Request:
Turn the lines below into a Markdown table with two columns, Row and Line. Number each line under Row, put its text under Line, and skip any blank lines.

◇ ◇ ◇ ◇ ◇ ◇ ◇

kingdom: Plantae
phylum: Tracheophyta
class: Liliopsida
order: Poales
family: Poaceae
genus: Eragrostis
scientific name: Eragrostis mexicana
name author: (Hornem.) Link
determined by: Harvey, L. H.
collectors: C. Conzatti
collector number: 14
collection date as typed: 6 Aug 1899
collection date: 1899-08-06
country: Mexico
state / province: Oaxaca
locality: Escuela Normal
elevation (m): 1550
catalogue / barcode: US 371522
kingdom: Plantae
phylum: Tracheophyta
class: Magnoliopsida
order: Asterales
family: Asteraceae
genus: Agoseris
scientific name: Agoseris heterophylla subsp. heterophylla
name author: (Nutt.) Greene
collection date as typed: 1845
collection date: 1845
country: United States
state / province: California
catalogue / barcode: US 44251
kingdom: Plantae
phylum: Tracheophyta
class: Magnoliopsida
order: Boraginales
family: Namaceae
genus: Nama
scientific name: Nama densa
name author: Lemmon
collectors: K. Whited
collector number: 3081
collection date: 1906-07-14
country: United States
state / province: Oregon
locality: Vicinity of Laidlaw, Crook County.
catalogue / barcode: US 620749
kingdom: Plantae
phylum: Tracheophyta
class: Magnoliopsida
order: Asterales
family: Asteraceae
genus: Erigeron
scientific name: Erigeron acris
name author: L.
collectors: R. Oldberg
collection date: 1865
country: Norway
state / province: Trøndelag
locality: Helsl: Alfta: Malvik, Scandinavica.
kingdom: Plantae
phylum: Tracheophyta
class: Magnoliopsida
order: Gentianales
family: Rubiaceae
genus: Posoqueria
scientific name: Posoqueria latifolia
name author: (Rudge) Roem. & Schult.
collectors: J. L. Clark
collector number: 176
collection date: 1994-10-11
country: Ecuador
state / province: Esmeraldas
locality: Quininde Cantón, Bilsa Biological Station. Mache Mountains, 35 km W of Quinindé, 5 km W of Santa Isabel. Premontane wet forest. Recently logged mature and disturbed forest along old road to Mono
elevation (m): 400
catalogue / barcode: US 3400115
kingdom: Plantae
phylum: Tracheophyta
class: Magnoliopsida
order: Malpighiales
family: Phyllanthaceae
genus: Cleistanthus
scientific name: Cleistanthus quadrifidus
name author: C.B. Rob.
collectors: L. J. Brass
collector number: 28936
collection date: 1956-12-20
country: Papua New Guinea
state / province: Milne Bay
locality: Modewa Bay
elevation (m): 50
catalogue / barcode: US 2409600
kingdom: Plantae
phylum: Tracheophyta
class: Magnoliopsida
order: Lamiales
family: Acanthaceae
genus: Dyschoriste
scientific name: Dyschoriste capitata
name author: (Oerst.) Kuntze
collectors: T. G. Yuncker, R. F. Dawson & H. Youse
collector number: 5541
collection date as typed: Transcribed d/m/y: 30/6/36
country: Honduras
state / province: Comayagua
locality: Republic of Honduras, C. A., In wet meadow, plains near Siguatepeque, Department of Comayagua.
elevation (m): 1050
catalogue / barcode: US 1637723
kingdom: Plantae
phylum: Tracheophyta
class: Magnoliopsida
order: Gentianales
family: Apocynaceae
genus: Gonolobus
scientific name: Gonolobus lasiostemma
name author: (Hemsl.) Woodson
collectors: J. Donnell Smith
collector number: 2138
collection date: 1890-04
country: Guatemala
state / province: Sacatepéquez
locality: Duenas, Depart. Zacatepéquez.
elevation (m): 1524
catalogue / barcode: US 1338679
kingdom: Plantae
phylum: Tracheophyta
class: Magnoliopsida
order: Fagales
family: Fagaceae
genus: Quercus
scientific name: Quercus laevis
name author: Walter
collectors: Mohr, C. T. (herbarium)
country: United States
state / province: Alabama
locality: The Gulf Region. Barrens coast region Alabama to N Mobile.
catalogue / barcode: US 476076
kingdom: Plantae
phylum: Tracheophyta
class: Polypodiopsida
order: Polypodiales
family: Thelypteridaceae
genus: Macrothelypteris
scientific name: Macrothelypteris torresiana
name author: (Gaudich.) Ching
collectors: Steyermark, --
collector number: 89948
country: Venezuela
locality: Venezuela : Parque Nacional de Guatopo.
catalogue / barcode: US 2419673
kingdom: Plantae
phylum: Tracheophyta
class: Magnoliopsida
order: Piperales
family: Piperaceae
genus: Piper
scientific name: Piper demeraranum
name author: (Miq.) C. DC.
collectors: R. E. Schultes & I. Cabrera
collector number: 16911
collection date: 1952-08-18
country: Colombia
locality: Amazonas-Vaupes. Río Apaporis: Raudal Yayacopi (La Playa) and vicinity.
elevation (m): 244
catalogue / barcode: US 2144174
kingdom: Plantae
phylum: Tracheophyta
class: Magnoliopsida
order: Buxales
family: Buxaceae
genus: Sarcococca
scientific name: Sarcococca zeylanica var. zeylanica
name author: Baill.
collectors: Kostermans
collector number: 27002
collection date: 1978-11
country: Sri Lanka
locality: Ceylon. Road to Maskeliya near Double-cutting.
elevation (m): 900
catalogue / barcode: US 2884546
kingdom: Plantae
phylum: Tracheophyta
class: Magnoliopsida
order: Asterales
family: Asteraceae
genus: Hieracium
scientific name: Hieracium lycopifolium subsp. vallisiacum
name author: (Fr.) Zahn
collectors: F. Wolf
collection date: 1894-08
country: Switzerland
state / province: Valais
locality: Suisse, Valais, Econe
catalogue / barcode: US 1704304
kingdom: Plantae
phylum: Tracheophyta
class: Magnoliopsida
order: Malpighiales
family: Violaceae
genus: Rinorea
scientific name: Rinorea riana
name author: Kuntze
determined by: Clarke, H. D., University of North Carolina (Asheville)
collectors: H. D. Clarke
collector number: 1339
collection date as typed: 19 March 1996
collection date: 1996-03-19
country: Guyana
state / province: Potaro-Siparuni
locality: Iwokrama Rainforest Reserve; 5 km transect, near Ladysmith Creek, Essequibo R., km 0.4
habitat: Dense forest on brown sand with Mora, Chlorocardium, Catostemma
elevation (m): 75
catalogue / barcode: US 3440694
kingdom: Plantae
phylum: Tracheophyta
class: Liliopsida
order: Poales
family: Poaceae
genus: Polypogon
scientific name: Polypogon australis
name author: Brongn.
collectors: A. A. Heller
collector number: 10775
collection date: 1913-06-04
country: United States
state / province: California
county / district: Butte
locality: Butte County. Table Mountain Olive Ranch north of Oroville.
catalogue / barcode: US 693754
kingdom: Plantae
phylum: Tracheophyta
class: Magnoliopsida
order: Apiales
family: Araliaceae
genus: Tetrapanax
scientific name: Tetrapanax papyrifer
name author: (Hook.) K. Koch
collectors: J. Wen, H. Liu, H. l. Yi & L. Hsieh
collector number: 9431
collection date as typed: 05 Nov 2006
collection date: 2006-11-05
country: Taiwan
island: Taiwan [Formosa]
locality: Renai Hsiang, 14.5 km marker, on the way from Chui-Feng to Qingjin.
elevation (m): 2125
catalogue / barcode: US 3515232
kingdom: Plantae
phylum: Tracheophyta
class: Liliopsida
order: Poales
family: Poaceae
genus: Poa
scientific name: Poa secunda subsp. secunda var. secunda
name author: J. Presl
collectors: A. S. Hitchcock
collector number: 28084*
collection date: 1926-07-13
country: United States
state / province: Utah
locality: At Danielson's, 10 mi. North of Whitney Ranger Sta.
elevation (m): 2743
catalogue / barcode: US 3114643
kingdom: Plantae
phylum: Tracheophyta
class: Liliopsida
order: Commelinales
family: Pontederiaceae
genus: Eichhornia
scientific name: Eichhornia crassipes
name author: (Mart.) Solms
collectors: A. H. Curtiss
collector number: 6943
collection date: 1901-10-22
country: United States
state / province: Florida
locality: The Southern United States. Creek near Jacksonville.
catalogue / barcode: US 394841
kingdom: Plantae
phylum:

◇ ◇ ◇ ◇ ◇ ◇ ◇

Task solution:
| Row | Line |
|---|---|
| 1 | kingdom: Plantae |
| 2 | phylum: Tracheophyta |
| 3 | class: Liliopsida |
| 4 | order: Poales |
| 5 | family: Poaceae |
| 6 | genus: Eragrostis |
| 7 | scientific name: Eragrostis mexicana |
| 8 | name author: (Hornem.) Link |
| 9 | determined by: Harvey, L. H. |
| 10 | collectors: C. Conzatti |
| 11 | collector number: 14 |
| 12 | collection date as typed: 6 Aug 1899 |
| 13 | collection date: 1899-08-06 |
| 14 | country: Mexico |
| 15 | state / province: Oaxaca |
| 16 | locality: Escuela Normal |
| 17 | elevation (m): 1550 |
| 18 | catalogue / barcode: US 371522 |
| 19 | kingdom: Plantae |
| 20 | phylum: Tracheophyta |
| 21 | class: Magnoliopsida |
| 22 | order: Asterales |
| 23 | family: Asteraceae |
| 24 | genus: Agoseris |
| 25 | scientific name: Agoseris heterophylla subsp. heterophylla |
| 26 | name author: (Nutt.) Greene |
| 27 | collection date as typed: 1845 |
| 28 | collection date: 1845 |
| 29 | country: United States |
| 30 | state / province: California |
| 31 | catalogue / barcode: US 44251 |
| 32 | kingdom: Plantae |
| 33 | phylum: Tracheophyta |
| 34 | class: Magnoliopsida |
| 35 | order: Boraginales |
| 36 | family: Namaceae |
| 37 | genus: Nama |
| 38 | scientific name: Nama densa |
| 39 | name author: Lemmon |
| 40 | collectors: K. Whited |
| 41 | collector number: 3081 |
| 42 | collection date: 1906-07-14 |
| 43 | country: United States |
| 44 | state / province: Oregon |
| 45 | locality: Vicinity of Laidlaw, Crook County. |
| 46 | catalogue / barcode: US 620749 |
| 47 | kingdom: Plantae |
| 48 | phylum: Tracheophyta |
| 49 | class: Magnoliopsida |
| 50 | order: Asterales |
| 51 | family: Asteraceae |
| 52 | genus: Erigeron |
| 53 | scientific name: Erigeron acris |
| 54 | name author: L. |
| 55 | collectors: R. Oldberg |
| 56 | collection date: 1865 |
| 57 | country: Norway |
| 58 | state / province: Trøndelag |
| 59 | locality: Helsl: Alfta: Malvik, Scandinavica. |
| 60 | kingdom: Plantae |
| 61 | phylum: Tracheophyta |
| 62 | class: Magnoliopsida |
| 63 | order: Gentianales |
| 64 | family: Rubiaceae |
| 65 | genus: Posoqueria |
| 66 | scientific name: Posoqueria latifolia |
| 67 | name author: (Rudge) Roem. & Schult. |
| 68 | collectors: J. L. Clark |
| 69 | collector number: 176 |
| 70 | collection date: 1994-10-11 |
| 71 | country: Ecuador |
| 72 | state / province: Esmeraldas |
| 73 | locality: Quininde Cantón, Bilsa Biological Station. Mache Mountains, 35 km W of Quinindé, 5 km W of Santa Isabel. Premontane wet forest. Recently logged mature and disturbed forest along old road to Mono |
| 74 | elevation (m): 400 |
| 75 | catalogue / barcode: US 3400115 |
| 76 | kingdom: Plantae |
| 77 | phylum: Tracheophyta |
| 78 | class: Magnoliopsida |
| 79 | order: Malpighiales |
| 80 | family: Phyllanthaceae |
| 81 | genus: Cleistanthus |
| 82 | scientific name: Cleistanthus quadrifidus |
| 83 | name author: C.B. Rob. |
| 84 | collectors: L. J. Brass |
| 85 | collector number: 28936 |
| 86 | collection date: 1956-12-20 |
| 87 | country: Papua New Guinea |
| 88 | state / province: Milne Bay |
| 89 | locality: Modewa Bay |
| 90 | elevation (m): 50 |
| 91 | catalogue / barcode: US 2409600 |
| 92 | kingdom: Plantae |
| 93 | phylum: Tracheophyta |
| 94 | class: Magnoliopsida |
| 95 | order: Lamiales |
| 96 | family: Acanthaceae |
| 97 | genus: Dyschoriste |
| 98 | scientific name: Dyschoriste capitata |
| 99 | name author: (Oerst.) Kuntze |
| 100 | collectors: T. G. Yuncker, R. F. Dawson & H. Youse |
| 101 | collector number: 5541 |
| 102 | collection date as typed: Transcribed d/m/y: 30/6/36 |
| 103 | country: Honduras |
| 104 | state / province: Comayagua |
| 105 | locality: Republic of Honduras, C. A., In wet meadow, plains near Siguatepeque, Department of Comayagua. |
| 106 | elevation (m): 1050 |
| 107 | catalogue / barcode: US 1637723 |
| 108 | kingdom: Plantae |
| 109 | phylum: Tracheophyta |
| 110 | class: Magnoliopsida |
| 111 | order: Gentianales |
| 112 | family: Apocynaceae |
| 113 | genus: Gonolobus |
| 114 | scientific name: Gonolobus lasiostemma |
| 115 | name author: (Hemsl.) Woodson |
| 116 | collectors: J. Donnell Smith |
| 117 | collector number: 2138 |
| 118 | collection date: 1890-04 |
| 119 | country: Guatemala |
| 120 | state / province: Sacatepéquez |
| 121 | locality: Duenas, Depart. Zacatepéquez. |
| 122 | elevation (m): 1524 |
| 123 | catalogue / barcode: US 1338679 |
| 124 | kingdom: Plantae |
| 125 | phylum: Tracheophyta |
| 126 | class: Magnoliopsida |
| 127 | order: Fagales |
| 128 | family: Fagaceae |
| 129 | genus: Quercus |
| 130 | scientific name: Quercus laevis |
| 131 | name author: Walter |
| 132 | collectors: Mohr, C. T. (herbarium) |
| 133 | country: United States |
| 134 | state / province: Alabama |
| 135 | locality: The Gulf Region. Barrens coast region Alabama to N Mobile. |
| 136 | catalogue / barcode: US 476076 |
| 137 | kingdom: Plantae |
| 138 | phylum: Tracheophyta |
| 139 | class: Polypodiopsida |
| 140 | order: Polypodiales |
| 141 | family: Thelypteridaceae |
| 142 | genus: Macrothelypteris |
| 143 | scientific name: Macrothelypteris torresiana |
| 144 | name author: (Gaudich.) Ching |
| 145 | collectors: Steyermark, -- |
| 146 | collector number: 89948 |
| 147 | country: Venezuela |
| 148 | locality: Venezuela : Parque Nacional de Guatopo. |
| 149 | catalogue / barcode: US 2419673 |
| 150 | kingdom: Plantae |
| 151 | phylum: Tracheophyta |
| 152 | class: Magnoliopsida |
| 153 | order: Piperales |
| 154 | family: Piperaceae |
| 155 | genus: Piper |
| 156 | scientific name: Piper demeraranum |
| 157 | name author: (Miq.) C. DC. |
| 158 | collectors: R. E. Schultes & I. Cabrera |
| 159 | collector number: 16911 |
| 160 | collection date: 1952-08-18 |
| 161 | country: Colombia |
| 162 | locality: Amazonas-Vaupes. Río Apaporis: Raudal Yayacopi (La Playa) and vicinity. |
| 163 | elevation (m): 244 |
| 164 | catalogue / barcode: US 2144174 |
| 165 | kingdom: Plantae |
| 166 | phylum: Tracheophyta |
| 167 | class: Magnoliopsida |
| 168 | order: Buxales |
| 169 | family: Buxaceae |
| 170 | genus: Sarcococca |
| 171 | scientific name: Sarcococca zeylanica var. zeylanica |
| 172 | name author: Baill. |
| 173 | collectors: Kostermans |
| 174 | collector number: 27002 |
| 175 | collection date: 1978-11 |
| 176 | country: Sri Lanka |
| 177 | locality: Ceylon. Road to Maskeliya near Double-cutting. |
| 178 | elevation (m): 900 |
| 179 | catalogue / barcode: US 2884546 |
| 180 | kingdom: Plantae |
| 181 | phylum: Tracheophyta |
| 182 | class: Magnoliopsida |
| 183 | order: Asterales |
| 184 | family: Asteraceae |
| 185 | genus: Hieracium |
| 186 | scientific name: Hieracium lycopifolium subsp. vallisiacum |
| 187 | name author: (Fr.) Zahn |
| 188 | collectors: F. Wolf |
| 189 | collection date: 1894-08 |
| 190 | country: Switzerland |
| 191 | state / province: Valais |
| 192 | locality: Suisse, Valais, Econe |
| 193 | catalogue / barcode: US 1704304 |
| 194 | kingdom: Plantae |
| 195 | phylum: Tracheophyta |
| 196 | class: Magnoliopsida |
| 197 | order: Malpighiales |
| 198 | family: Violaceae |
| 199 | genus: Rinorea |
| 200 | scientific name: Rinorea riana |
| 201 | name author: Kuntze |
| 202 | determined by: Clarke, H. D., University of North Carolina (Asheville) |
| 203 | collectors: H. D. Clarke |
| 204 | collector number: 1339 |
| 205 | collection date as typed: 19 March 1996 |
| 206 | collection date: 1996-03-19 |
| 207 | country: Guyana |
| 208 | state / province: Potaro-Siparuni |
| 209 | locality: Iwokrama Rainforest Reserve; 5 km transect, near Ladysmith Creek, Essequibo R., km 0.4 |
| 210 | habitat: Dense forest on brown sand with Mora, Chlorocardium, Catostemma |
| 211 | elevation (m): 75 |
| 212 | catalogue / barcode: US 3440694 |
| 213 | kingdom: Plantae |
| 214 | phylum: Tracheophyta |
| 215 | class: Liliopsida |
| 216 | order: Poales |
| 217 | family: Poaceae |
| 218 | genus: Polypogon |
| 219 | scientific name: Polypogon australis |
| 220 | name author: Brongn. |
| 221 | collectors: A. A. Heller |
| 222 | collector number: 10775 |
| 223 | collection date: 1913-06-04 |
| 224 | country: United States |
| 225 | state / province: California |
| 226 | county / district: Butte |
| 227 | locality: Butte County. Table Mountain Olive Ranch north of Oroville. |
| 228 | catalogue / barcode: US 693754 |
| 229 | kingdom: Plantae |
| 230 | phylum: Tracheophyta |
| 231 | class: Magnoliopsida |
| 232 | order: Apiales |
| 233 | family: Araliaceae |
| 234 | genus: Tetrapanax |
| 235 | scientific name: Tetrapanax papyrifer |
| 236 | name author: (Hook.) K. Koch |
| 237 | collectors: J. Wen, H. Liu, H. l. Yi & L. Hsieh |
| 238 | collector number: 9431 |
| 239 | collection date as typed: 05 Nov 2006 |
| 240 | collection date: 2006-11-05 |
| 241 | country: Taiwan |
| 242 | island: Taiwan [Formosa] |
| 243 | locality: Renai Hsiang, 14.5 km marker, on the way from Chui-Feng to Qingjin. |
| 244 | elevation (m): 2125 |
| 245 | catalogue / barcode: US 3515232 |
| 246 | kingdom: Plantae |
| 247 | phylum: Tracheophyta |
| 248 | class: Liliopsida |
| 249 | order: Poales |
| 250 | family: Poaceae |
| 251 | genus: Poa |
| 252 | scientific name: Poa secunda subsp. secunda var. secunda |
| 253 | name author: J. Presl |
| 254 | collectors: A. S. Hitchcock |
| 255 | collector number: 28084* |
| 256 | collection date: 1926-07-13 |
| 257 | country: United States |
| 258 | state / province: Utah |
| 259 | locality: At Danielson's, 10 mi. North of Whitney Ranger Sta. |
| 260 | elevation (m): 2743 |
| 261 | catalogue / barcode: US 3114643 |
| 262 | kingdom: Plantae |
| 263 | phylum: Tracheophyta |
| 264 | class: Liliopsida |
| 265 | order: Commelinales |
| 266 | family: Pontederiaceae |
| 267 | genus: Eichhornia |
| 268 | scientific name: Eichhornia crassipes |
| 269 | name author: (Mart.) Solms |
| 270 | collectors: A. H. Curtiss |
| 271 | collector number: 6943 |
| 272 | collection date: 1901-10-22 |
| 273 | country: United States |
| 274 | state / province: Florida |
| 275 | locality: The Southern United States. Creek near Jacksonville. |
| 276 | catalogue / barcode: US 394841 |
| 277 | kingdom: Plantae |
| 278 | phylum: |